Чтобы узнать, как становятся разведчиками, я где-то в начале 9-го класса сходил в приемную Управления КГБ. Ко мне вышел какой-то дядя. Как ни странно, выслушал меня. «Хочу, — говорю, — у вас работать». — «Отрадно, но есть несколько моментов». — «Каких?» — «Во-первых, — говорит, — мы инициативников не берем. Во-вторых, к нам можно попасть только после армии или какого-нибудь гражданского вуза».

Я, естественно, поинтересовался: «После какого вуза?» Он говорит: «После любого!» Он, видно, уже хотел от меня отвязаться. А я говорю: «А предпочтительнее какой?» — «Юридический!» — «Понял».

И с этого момента начал готовиться на юрфак Ленинградского университета. И уже никто не мог меня остановить.

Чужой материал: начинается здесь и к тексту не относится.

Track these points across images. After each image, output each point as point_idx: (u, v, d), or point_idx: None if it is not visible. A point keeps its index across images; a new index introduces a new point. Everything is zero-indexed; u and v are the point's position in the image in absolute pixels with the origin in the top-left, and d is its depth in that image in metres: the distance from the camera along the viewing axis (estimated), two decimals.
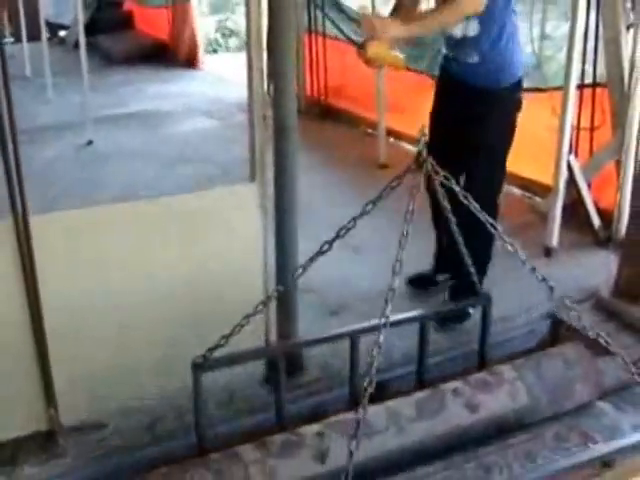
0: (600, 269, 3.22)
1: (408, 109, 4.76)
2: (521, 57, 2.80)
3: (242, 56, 2.45)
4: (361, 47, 2.38)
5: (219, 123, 5.95)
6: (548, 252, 3.44)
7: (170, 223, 2.28)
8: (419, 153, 1.94)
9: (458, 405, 2.05)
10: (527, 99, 4.43)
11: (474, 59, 2.70)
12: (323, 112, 5.76)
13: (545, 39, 4.80)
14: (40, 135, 5.25)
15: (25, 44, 7.61)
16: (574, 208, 3.63)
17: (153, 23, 9.05)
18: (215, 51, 9.25)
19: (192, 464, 1.84)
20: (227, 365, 2.06)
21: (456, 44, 2.73)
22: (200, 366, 1.97)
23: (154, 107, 6.42)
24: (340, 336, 2.23)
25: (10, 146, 1.95)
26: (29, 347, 2.10)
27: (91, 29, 9.28)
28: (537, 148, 3.82)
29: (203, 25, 8.54)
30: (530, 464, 1.99)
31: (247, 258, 2.39)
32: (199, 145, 5.34)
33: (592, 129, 3.75)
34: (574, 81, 3.35)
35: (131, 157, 5.01)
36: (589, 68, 3.75)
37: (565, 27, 3.48)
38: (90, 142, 5.29)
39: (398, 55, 2.49)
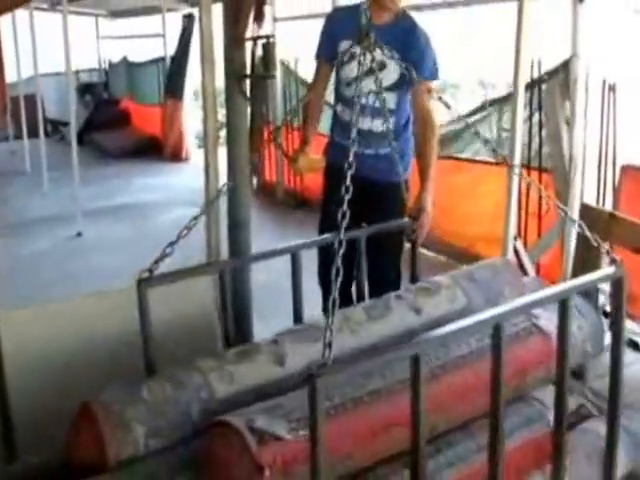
0: None
1: None
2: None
3: None
4: (293, 160, 2.57)
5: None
6: None
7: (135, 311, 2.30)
8: None
9: (403, 307, 2.09)
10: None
11: (380, 151, 2.67)
12: (299, 202, 6.06)
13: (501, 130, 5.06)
14: (33, 228, 5.44)
15: (26, 141, 7.96)
16: None
17: (147, 120, 9.53)
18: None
19: (146, 380, 1.75)
20: (174, 281, 1.95)
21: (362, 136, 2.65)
22: (146, 280, 1.85)
23: (141, 199, 6.72)
24: (282, 252, 2.24)
25: None
26: None
27: (90, 126, 9.82)
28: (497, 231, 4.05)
29: (198, 119, 8.75)
30: None
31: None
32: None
33: (540, 215, 4.05)
34: (515, 187, 3.59)
35: (116, 246, 5.24)
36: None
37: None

Но армией родители и тренеры еще долго меня пугали. Они не понимали, что и армия меня вполне устраивала. Конечно, это удлиняло немного, усложняло мою историю, но не уводило в сторону от курса.

Однако тренеры, между прочим, были фантастически изобретательны. Когда я ходил на подготовительные курсы в университет, то узнал, что составляют списки спортсменов, которым дается преимущество при поступлении. Я точно знал, что меня в этом списке нет. Но когда поступил на юрфак и уже начал учиться, преподаватель физкультуры заставлял меня перейти в «Буревестник». Я его спрашиваю: «Это с чего вдруг я должен переходить?» Он: «Мы тебе помогали поступить, так что будь добр…» А я чувствую, что-то не то.

Вот он мне раз это сказал, два, потом у нас уже до конфликта дело дошло. И тогда я пошел к декану. Пришел и прямо говорю: «Меня заставляют переходить в „Буревестник“. Я считаю, что не должен этого делать». А декан, профессор Алексеев — хороший был, добродушный человек — спрашивает: «А почему заставляют-то?» Я ему: «Потому что говорят, якобы помогли мне, как спортсмену, поступить, и поэтому я теперь обязан выступать за „Буревестник“».

Он говорит: «Да? Не может быть! У нас все поступают на равных условиях, по знаниям, а не по спискам. Впрочем, подожди». И при мне достал из стола какой-то список, заглянул в него, спросил, как моя фамилия. Я ему ответил, а он: «Нет тебя в списке, так что можешь смело посылать все подобные предложения». Что я и сделал.